* **Work instruction 1**
Show every line of the records below that contains the string "сочинений".

* **Selected extract**
== == ==

4.         SUITS FOR ENFORCEMENT AND REMEDIES. If any one or more Events of Default shall occur, the Noteholder may proceed to (i) protect and enforce Noteholder’s rights either by suit in equity or by action at law, or both, whether for the specific performance of any covenant, condition or agreement contained in this Note or in any agreement or document referred to herein or in aid of the exercise of any power granted in this Note or in any agreement or document referred to herein, (ii) enforce the payment of this Note, or (iii) enforce any other legal or equitable right of the Noteholder. No right or remedy herein or in any other agreement or instrument conferred upon the Noteholder is intended to be exclusive of any other right or remedy, and each and every such right or remedy shall be cumulative and shall be in addition to every other right and remedy given hereunder or now or hereafter existing at law or in equity or by statute or otherwise.

 

5.       REPRESENTATIONS AND WARRANTIES OF THE COMPANY. The Company covenants and agrees that for so long as any portion of the indebtedness evidenced by this Note, whether principal, accrued and unpaid interest or any other amount at any time due hereunder, remains unpaid, the Company will:

 

(a)         Do or cause to be done all things necessary to preserve and keep in full force and effect its corporate existence, rights and franchises and to comply in all material respects with all laws, regulations and orders of each governmental authority having jurisdiction over the Company;

 

(c)         Promptly following the occurrence of an Event of Default furnish to the Noteholder a written statement of the Company’s President or Chief Financial Officer setting forth the details of such Event of Default and the action which the Company proposes to take with respect thereto;

 

(d)         At all times maintain true and complete records and books of account in which all of the financial transactions of the Company are duly recorded in conformance with U.S. generally accepted accounting principles;

 

(e)         Maintain the registration of the Company’s Common Stock under Section 12(g) of the Securities Exchange Act of 1934 (the “Exchange Act”), and to timely file (or obtain extensions in respect thereof and file within the applicable grace period) all reports and other filings required to be filed by the Company after the date hereof pursuant to the Exchange Act.

== == ==

* **Work instruction 2**
Decide whether each statement agrees with the note excerpt above. (a) The Noteholder may protect its rights by a suit in equity, an action at law, or both. (b) The Noteholder's rights and remedies are each meant to be exclusive of any other right or remedy. (c) The Company must keep its books of account in conformance with U.S. generally accepted accounting principles.

(Collected data)
== == ==

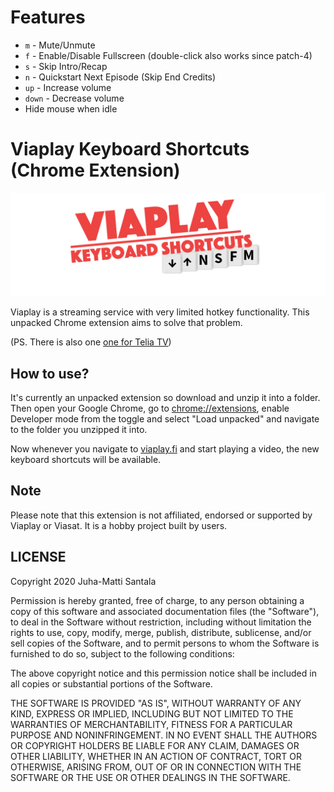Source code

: # Features

- `m`     - Mute/Unmute  
- `f`     - Enable/Disable Fullscreen (double-click also works since patch-4)  
- `s`     - Skip Intro/Recap  
- `n`     - Quickstart Next Episode (Skip End Credits)  
- `up`    - Increase volume  
- `down`  - Decrease volume  
- Hide mouse when idle  

# Viaplay Keyboard Shortcuts (Chrome Extension)

![](project-logo-viaplay-shortcuts.png)

Viaplay is a streaming service with very limited hotkey functionality. This unpacked Chrome extension aims to solve that problem.

(PS. There is also one [one for Telia TV](https://github.com/Hamatti/teliatv-keyboard-shortcuts))

## How to use?

It's currently an unpacked extension so download and unzip it into a folder. Then open your Google Chrome, go to [chrome://extensions](chrome://extensions), enable Developer mode from the toggle and select "Load unpacked" and navigate to the folder you unzipped it into.

Now whenever you navigate to [viaplay.fi](https://viaplay.fi) and start playing a video, the new keyboard shortcuts will be available.

## Note

Please note that this extension is not affiliated, endorsed or supported by Viaplay or Viasat. It is a hobby project built by users.

## LICENSE

Copyright 2020 Juha-Matti Santala

Permission is hereby granted, free of charge, to any person obtaining a copy of this software and associated documentation files (the "Software"), to deal in the Software without restriction, including without limitation the rights to use, copy, modify, merge, publish, distribute, sublicense, and/or sell copies of the Software, and to permit persons to whom the Software is furnished to do so, subject to the following conditions:

The above copyright notice and this permission notice shall be included in all copies or substantial portions of the Software.

THE SOFTWARE IS PROVIDED "AS IS", WITHOUT WARRANTY OF ANY KIND, EXPRESS OR IMPLIED, INCLUDING BUT NOT LIMITED TO THE WARRANTIES OF MERCHANTABILITY, FITNESS FOR A PARTICULAR PURPOSE AND NONINFRINGEMENT. IN NO EVENT SHALL THE AUTHORS OR COPYRIGHT HOLDERS BE LIABLE FOR ANY CLAIM, DAMAGES OR OTHER LIABILITY, WHETHER IN AN ACTION OF CONTRACT, TORT OR OTHERWISE, ARISING FROM, OUT OF OR IN CONNECTION WITH THE SOFTWARE OR THE USE OR OTHER DEALINGS IN THE SOFTWARE.
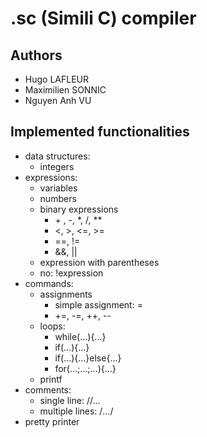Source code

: #   .sc (Simili C) compiler

##  Authors
- Hugo LAFLEUR
- Maximilien SONNIC
- Nguyen Anh VU

##  Implemented functionalities
- data structures:
  - integers
- expressions:
  - variables
  - numbers
  - binary expressions
    - \+ , \-, \*, \/, **
    - \<,  \>, \<=, \>=
    - ==, !=
    - &&, ||
  - expression with parentheses
  - no: !expression
- commands:
  - assignments
    - simple assignment: =
    - +=, -=, ++, --
  - loops:
    - while(...){...}
    - if(...){...}
    - if(...){...}else{...}
    - for(...;...;...){...}
  - printf
- comments:
  - single line: //...
  - multiple lines: /*...*/
- pretty printer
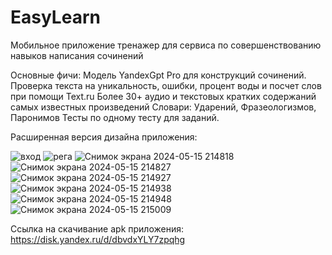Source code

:# EasyLearn
Мобильное приложение тренажер для сервиса по совершенствованию навыков написания сочинений

Основные фичи: Модель YandexGpt Pro для конструкций сочинений.
               Проверка текста на уникальность, ошибки, процент воды и посчет слов при помощи Text.ru
               Более 30+ аудио и текстовых кратких содержаний самых известных произведений
               Словари: Ударений, Фразеологизмов, Паронимов
               Тесты по одному тесту для заданий.


Расширенная версия дизайна приложения:

![вход](https://github.com/botMr/EasyLearn/assets/75548834/6fa13c0e-0ed4-43e6-b252-7a109a07bd58)
![рега](https://github.com/botMr/EasyLearn/assets/75548834/a83ff5ad-c2c1-4a08-8958-2ba0e937742f)
![Снимок экрана 2024-05-15 214818](https://github.com/botMr/EasyLearn/assets/75548834/c861359e-b511-4a83-af10-73897ea23336)
![Снимок экрана 2024-05-15 214827](https://github.com/botMr/EasyLearn/assets/75548834/a76dd327-3a77-4b50-9c2c-ad0d24947eb0)
![Снимок экрана 2024-05-15 214927](https://github.com/botMr/EasyLearn/assets/75548834/dab6ffc4-1d47-4bc7-a570-30fb5fbc27d1)
![Снимок экрана 2024-05-15 214938](https://github.com/botMr/EasyLearn/assets/75548834/c9d04679-84dc-44d2-90cf-7b39a1ece712)
![Снимок экрана 2024-05-15 214948](https://github.com/botMr/EasyLearn/assets/75548834/f4358620-d2c4-494d-a65b-a66482439f77)
![Снимок экрана 2024-05-15 215009](https://github.com/botMr/EasyLearn/assets/75548834/9368f38b-24f8-4bc2-97b8-5cd72f5d1cc1)

Ссылка на скачивание apk приложения: https://disk.yandex.ru/d/dbvdxYLY7zpqhg
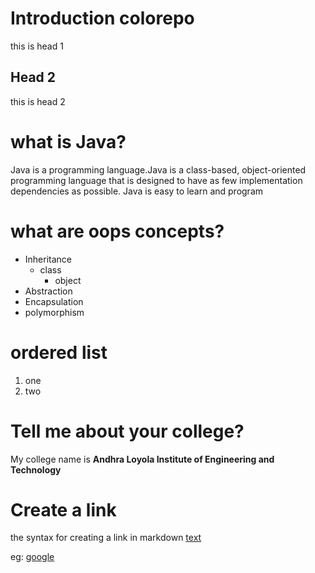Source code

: # Introduction colorepo
this is head 1
## Head 2
this is head 2

# what is Java?
Java is a programming language.Java is a class-based, object-oriented programming language that is designed to have as few implementation dependencies as possible. Java is easy to learn and program

# what are oops concepts?
* Inheritance
  * class
    * object
* Abstraction
* Encapsulation
* polymorphism

# ordered list
1. one
2. two

# Tell me about your college?
My college name is **Andhra Loyola Institute of Engineering and Technology**

# Create a link
the syntax for creating a link in markdown [text](url)

eg: [google](https://www.google.com)
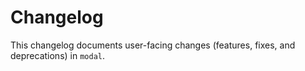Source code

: # Changelog

This changelog documents user-facing changes (features, fixes, and deprecations) in `modal`.

<!-- NEW CONTENT GENERATED BELOW. PLEASE PRESERVE THIS COMMENT. -->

== == ==

* **Answer section 1**
Мобильное приложение тренажер для сервиса по совершенствованию навыков написания сочинений
Основные фичи: Модель YandexGpt Pro для конструкций сочинений.

* **Answer section 2**
(a) Yes: "either by suit in equity or by action at law, or both"
(b) No: "No right or remedy herein or in any other agreement or instrument conferred upon the Noteholder is intended to be exclusive of any other right or remedy"
(c) Yes: "in conformance with U.S. generally accepted accounting principles"